Don't make the mistake of confusing yourself with Shepard, he/she may be your avatar but he exists in a different universe, fundamentally superior to every human being. However, obviously character construction will play a part here, and thus will vary significanty from person to person. For my Shepard control is quite simply a dream; after being surrounded by so much inexorable death and destruction for so long and sacrificing so many on behalf of this mission (Arrival DLC, Virmire, Mindoir, Akuze, Thessia, Collector Base) he is finally confronted with the opportunity to save everyone and everything at the singular expense of his corporeal existence.
Perhaps your Shepard is incapable of maintaining control, maybe his intimate connection with friends and lovers failed to fasten the conviction that peace is always a possibilty. In the Shepard I know however, this is certainly not the case.
Beyond this I shouldn't have to vocalise what the Shepard AI's value is in terms of rebuilding and augmenting, protecting and supporting both organics and synthetic races under a prior-to unattainable, infallible democratic system.
As far as I'm concerned this isn't what Shepard set out to do in ME1; it was what he was born to do in 2157.
Actually, that's kinda the point - he was cracking even before the final choice (PTSD-esque symptoms, dream sequences, etc.), so even going into that he was kinda losing it from seeing basically a single kid die, that's what's forming the mental gestalt of the new Reaper; I'd hardly consider that a stable foundation long-term.
Your rationale also doesn't make sense or address the overall point I was making, and actually reinforces it - going the immortal machine route actually means surrounding yourself with nothing
but an unending train of inexorable death, pretty much forever, the thing you wanted to avoid most and shuffled off the mortal coil to avoid? It's now become
the only thing you'll ever have. That's the fridge horror of what the choice actually entails, everyone and everything that was supposedly saved? That Shepard gets front-row seats to watch them all die and everything crumble into dust anyway.
Even if all war, disease, and famine is eliminated? Won't matter in the long-term. You still get to watch countless generations of every single race die off from old age, when I say "long-term", do you think I mean a few years, decades, centuries or even millenia?
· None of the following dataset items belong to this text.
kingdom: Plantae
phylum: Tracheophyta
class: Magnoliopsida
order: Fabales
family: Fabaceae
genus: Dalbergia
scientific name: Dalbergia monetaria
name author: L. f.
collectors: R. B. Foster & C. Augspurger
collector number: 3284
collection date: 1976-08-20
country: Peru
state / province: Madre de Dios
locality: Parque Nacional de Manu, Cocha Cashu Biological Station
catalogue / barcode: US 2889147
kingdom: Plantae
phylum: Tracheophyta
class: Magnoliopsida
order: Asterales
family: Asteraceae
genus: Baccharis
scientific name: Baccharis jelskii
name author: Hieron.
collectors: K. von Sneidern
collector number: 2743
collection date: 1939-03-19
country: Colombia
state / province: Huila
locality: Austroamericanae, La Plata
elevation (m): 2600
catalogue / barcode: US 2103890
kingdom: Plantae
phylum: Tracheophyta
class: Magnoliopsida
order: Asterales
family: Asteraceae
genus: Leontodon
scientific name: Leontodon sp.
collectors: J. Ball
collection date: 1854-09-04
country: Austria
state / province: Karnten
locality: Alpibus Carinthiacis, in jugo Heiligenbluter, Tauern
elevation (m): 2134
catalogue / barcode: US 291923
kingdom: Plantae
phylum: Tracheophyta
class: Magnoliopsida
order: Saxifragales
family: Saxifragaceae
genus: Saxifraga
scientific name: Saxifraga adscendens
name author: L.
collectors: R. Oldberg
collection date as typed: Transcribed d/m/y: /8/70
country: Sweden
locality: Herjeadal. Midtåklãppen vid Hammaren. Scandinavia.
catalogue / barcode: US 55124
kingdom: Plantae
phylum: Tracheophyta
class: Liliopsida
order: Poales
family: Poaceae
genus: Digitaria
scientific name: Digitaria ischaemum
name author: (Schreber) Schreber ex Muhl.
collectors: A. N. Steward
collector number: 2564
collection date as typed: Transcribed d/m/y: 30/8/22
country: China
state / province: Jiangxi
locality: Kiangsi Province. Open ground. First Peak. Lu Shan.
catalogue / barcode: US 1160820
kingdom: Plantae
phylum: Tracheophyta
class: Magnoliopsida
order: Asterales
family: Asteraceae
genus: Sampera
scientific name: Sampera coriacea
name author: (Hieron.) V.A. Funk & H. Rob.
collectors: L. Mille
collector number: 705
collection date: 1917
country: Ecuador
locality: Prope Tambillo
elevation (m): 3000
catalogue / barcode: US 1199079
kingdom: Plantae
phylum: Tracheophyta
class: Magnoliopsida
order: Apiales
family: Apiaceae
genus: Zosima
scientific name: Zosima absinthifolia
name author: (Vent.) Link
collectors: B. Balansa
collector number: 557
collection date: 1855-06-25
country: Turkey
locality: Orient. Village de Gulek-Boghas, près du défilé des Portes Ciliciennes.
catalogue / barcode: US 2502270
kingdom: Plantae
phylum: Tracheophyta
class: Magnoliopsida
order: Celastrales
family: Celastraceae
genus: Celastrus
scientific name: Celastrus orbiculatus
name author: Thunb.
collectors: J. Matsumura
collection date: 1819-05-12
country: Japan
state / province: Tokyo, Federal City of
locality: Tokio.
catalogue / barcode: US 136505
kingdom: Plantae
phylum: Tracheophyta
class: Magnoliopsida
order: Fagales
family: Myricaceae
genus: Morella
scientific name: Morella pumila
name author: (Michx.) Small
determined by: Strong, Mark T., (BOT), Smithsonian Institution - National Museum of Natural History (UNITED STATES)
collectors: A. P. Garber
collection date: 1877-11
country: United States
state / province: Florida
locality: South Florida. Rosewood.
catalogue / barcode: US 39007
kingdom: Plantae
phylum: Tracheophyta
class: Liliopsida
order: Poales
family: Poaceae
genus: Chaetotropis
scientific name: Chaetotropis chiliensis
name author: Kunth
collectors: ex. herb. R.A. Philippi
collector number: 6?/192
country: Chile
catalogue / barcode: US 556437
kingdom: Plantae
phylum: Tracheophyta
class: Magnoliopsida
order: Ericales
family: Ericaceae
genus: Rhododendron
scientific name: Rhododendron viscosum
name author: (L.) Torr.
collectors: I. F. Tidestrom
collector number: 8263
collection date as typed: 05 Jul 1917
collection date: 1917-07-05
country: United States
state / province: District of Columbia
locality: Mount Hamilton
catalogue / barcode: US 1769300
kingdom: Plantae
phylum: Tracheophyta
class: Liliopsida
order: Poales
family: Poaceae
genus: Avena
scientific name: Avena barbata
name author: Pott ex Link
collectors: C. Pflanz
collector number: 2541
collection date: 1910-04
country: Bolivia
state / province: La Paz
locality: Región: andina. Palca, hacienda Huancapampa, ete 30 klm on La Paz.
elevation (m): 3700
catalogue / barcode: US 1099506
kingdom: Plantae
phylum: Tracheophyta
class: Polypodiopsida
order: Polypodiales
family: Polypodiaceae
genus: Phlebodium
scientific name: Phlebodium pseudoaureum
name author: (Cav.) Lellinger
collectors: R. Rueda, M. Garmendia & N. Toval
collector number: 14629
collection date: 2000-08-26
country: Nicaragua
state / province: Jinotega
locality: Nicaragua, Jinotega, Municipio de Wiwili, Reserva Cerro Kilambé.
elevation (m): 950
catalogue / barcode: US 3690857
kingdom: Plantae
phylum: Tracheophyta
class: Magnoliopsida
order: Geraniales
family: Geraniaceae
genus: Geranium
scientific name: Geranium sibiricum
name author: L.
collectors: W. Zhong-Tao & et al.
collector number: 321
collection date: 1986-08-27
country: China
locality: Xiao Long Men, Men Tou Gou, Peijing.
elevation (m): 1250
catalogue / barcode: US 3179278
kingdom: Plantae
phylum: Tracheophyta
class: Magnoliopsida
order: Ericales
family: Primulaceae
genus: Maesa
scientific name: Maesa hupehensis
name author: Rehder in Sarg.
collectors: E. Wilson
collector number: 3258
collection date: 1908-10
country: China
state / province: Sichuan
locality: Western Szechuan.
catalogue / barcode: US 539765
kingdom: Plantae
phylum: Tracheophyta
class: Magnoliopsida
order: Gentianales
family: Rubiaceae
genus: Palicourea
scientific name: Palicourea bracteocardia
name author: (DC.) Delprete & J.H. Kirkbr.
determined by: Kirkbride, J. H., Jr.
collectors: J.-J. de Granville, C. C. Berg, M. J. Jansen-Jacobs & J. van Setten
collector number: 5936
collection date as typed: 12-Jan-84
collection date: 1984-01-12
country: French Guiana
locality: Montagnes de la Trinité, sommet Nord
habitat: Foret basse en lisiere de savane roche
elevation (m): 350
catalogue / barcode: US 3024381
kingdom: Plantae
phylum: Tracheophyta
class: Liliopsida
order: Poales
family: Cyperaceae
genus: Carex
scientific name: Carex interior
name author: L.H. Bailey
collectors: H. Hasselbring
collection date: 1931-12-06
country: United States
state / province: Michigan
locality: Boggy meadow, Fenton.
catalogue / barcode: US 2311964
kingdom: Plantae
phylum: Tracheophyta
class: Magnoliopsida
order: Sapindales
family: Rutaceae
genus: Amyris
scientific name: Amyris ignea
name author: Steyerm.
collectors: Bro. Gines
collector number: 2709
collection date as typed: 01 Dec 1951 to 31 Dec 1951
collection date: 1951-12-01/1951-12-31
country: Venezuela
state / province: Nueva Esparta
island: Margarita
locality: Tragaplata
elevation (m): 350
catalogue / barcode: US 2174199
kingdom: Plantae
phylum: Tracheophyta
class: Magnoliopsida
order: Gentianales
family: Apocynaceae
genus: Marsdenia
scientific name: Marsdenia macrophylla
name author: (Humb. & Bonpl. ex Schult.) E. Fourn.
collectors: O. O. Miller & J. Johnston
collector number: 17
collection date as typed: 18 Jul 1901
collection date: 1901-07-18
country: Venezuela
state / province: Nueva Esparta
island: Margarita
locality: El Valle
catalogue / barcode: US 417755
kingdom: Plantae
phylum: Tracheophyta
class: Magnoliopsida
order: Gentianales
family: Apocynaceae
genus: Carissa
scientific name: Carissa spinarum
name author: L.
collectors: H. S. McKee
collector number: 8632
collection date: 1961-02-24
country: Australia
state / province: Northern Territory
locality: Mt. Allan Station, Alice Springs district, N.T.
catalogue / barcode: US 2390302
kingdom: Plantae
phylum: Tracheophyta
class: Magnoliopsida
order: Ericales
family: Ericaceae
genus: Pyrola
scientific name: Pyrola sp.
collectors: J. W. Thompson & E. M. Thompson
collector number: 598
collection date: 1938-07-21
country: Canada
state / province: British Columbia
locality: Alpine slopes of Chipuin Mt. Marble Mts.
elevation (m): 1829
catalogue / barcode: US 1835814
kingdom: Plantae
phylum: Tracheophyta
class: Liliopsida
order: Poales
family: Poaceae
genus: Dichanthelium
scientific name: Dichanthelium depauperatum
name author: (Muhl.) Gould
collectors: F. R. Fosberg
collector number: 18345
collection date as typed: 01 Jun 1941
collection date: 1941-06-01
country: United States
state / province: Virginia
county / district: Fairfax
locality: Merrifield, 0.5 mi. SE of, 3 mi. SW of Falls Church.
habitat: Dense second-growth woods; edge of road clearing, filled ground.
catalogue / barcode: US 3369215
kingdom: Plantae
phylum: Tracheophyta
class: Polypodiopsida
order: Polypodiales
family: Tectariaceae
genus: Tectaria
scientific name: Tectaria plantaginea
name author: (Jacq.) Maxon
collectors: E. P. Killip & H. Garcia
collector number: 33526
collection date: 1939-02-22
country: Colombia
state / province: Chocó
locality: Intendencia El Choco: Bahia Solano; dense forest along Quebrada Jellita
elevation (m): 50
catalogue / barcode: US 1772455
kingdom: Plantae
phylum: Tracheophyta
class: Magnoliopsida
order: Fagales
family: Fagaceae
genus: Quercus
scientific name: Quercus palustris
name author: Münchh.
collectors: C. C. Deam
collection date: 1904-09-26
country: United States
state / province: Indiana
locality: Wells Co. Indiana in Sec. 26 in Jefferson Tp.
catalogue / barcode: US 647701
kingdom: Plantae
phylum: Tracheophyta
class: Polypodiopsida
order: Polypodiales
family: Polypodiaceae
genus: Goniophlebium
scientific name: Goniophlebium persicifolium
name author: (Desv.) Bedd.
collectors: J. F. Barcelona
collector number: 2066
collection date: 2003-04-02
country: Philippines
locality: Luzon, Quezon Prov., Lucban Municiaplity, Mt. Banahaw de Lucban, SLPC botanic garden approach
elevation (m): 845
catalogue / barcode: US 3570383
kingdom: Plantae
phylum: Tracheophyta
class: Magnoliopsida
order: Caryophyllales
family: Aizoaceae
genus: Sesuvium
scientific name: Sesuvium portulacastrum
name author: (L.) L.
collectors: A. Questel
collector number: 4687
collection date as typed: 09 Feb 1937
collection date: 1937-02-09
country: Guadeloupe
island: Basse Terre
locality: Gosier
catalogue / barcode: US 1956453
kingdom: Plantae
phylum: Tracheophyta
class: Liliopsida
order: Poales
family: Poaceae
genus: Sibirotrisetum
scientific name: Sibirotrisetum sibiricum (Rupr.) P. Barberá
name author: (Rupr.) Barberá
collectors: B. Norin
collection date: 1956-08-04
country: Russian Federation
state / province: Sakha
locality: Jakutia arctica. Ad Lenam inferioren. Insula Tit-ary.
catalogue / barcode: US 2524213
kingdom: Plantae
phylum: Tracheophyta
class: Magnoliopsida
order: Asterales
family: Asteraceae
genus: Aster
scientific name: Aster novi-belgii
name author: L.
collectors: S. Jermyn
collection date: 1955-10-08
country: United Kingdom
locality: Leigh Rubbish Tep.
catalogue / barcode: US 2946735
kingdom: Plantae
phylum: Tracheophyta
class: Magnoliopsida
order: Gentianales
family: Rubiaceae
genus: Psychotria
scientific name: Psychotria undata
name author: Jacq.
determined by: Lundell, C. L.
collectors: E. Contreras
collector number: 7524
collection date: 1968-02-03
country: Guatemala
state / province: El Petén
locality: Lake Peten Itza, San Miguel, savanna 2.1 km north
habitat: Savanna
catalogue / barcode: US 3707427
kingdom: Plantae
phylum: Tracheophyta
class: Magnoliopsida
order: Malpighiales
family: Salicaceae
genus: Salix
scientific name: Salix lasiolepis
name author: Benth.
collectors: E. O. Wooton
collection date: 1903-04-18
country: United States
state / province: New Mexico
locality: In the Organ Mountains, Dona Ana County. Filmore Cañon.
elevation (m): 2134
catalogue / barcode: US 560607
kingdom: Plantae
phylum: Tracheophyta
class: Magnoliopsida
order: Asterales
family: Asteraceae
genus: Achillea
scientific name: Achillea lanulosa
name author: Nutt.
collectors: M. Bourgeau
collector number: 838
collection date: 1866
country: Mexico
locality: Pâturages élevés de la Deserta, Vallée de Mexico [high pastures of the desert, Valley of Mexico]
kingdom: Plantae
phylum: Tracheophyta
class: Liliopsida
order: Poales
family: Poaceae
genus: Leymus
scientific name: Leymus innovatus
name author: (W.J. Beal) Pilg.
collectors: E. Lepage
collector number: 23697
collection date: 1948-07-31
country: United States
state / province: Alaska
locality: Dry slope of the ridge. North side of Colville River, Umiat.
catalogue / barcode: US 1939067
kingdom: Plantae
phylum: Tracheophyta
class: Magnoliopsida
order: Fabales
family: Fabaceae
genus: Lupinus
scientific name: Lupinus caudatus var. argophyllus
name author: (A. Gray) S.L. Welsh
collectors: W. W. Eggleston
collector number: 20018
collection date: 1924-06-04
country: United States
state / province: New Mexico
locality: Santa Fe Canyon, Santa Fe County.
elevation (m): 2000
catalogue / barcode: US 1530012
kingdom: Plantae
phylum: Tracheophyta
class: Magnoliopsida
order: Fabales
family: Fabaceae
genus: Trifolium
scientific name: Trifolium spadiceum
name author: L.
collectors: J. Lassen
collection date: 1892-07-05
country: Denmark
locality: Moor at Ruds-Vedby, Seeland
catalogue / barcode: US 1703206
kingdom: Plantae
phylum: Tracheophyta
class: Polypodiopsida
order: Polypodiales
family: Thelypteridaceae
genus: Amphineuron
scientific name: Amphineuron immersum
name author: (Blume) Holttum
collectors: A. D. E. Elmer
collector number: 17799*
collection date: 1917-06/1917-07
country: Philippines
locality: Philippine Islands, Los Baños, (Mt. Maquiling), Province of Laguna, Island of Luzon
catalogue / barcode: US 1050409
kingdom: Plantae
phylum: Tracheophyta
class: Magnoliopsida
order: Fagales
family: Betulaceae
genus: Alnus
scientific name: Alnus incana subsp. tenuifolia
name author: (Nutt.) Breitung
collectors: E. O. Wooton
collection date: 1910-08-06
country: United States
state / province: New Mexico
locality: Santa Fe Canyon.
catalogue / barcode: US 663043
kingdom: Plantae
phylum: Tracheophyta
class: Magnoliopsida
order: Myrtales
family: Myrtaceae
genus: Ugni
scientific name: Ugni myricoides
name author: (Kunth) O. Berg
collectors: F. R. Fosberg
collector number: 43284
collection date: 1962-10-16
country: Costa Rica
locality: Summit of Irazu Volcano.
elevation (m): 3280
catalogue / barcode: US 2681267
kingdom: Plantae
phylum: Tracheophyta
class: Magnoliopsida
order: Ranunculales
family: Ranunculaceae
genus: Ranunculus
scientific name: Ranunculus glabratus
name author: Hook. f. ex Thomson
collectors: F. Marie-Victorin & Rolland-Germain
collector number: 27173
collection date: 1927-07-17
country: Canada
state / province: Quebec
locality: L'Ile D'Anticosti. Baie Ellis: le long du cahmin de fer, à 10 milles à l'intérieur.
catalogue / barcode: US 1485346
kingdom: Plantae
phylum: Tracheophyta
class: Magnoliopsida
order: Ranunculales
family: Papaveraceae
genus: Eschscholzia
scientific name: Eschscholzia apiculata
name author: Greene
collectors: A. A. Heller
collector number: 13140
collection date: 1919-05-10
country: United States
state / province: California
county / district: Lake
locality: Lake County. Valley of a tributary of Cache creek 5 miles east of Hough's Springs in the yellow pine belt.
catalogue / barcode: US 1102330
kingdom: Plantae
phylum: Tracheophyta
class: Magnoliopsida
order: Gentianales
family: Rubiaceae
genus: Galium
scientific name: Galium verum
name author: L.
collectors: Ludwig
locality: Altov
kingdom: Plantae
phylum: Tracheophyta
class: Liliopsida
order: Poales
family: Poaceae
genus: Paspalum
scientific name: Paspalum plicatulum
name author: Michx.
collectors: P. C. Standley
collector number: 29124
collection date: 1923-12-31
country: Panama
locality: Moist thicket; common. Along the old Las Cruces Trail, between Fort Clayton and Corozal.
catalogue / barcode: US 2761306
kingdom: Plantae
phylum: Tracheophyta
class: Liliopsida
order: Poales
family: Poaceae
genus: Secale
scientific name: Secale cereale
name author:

Try billions at a minimum (oldest known reference to the Reapers we have is based on the age given for the Leviathan of Dis at around a billion years old), even the 50,000 year cycle is a drop in the bucket, this is the kind of timescale when you get to watch stuff like every living thing on once vibrant worlds like Earth dying off as a result of its oceans evaporating and being cooked by our sun as it expands. Seriously, whatever's left of any Shepard's original hopes, motivations, life experiences, etc. would essentially be a grain of salt at the bottom of the Grand Canyon after just filling the entire thing with sand, in an objective way it'd account for so little of the whole as to be eventually be rendered irrelevant - it'd be like that half-second on the first Tuesday of Febuary in 1991, and that's potentially the best case scenario of that choice.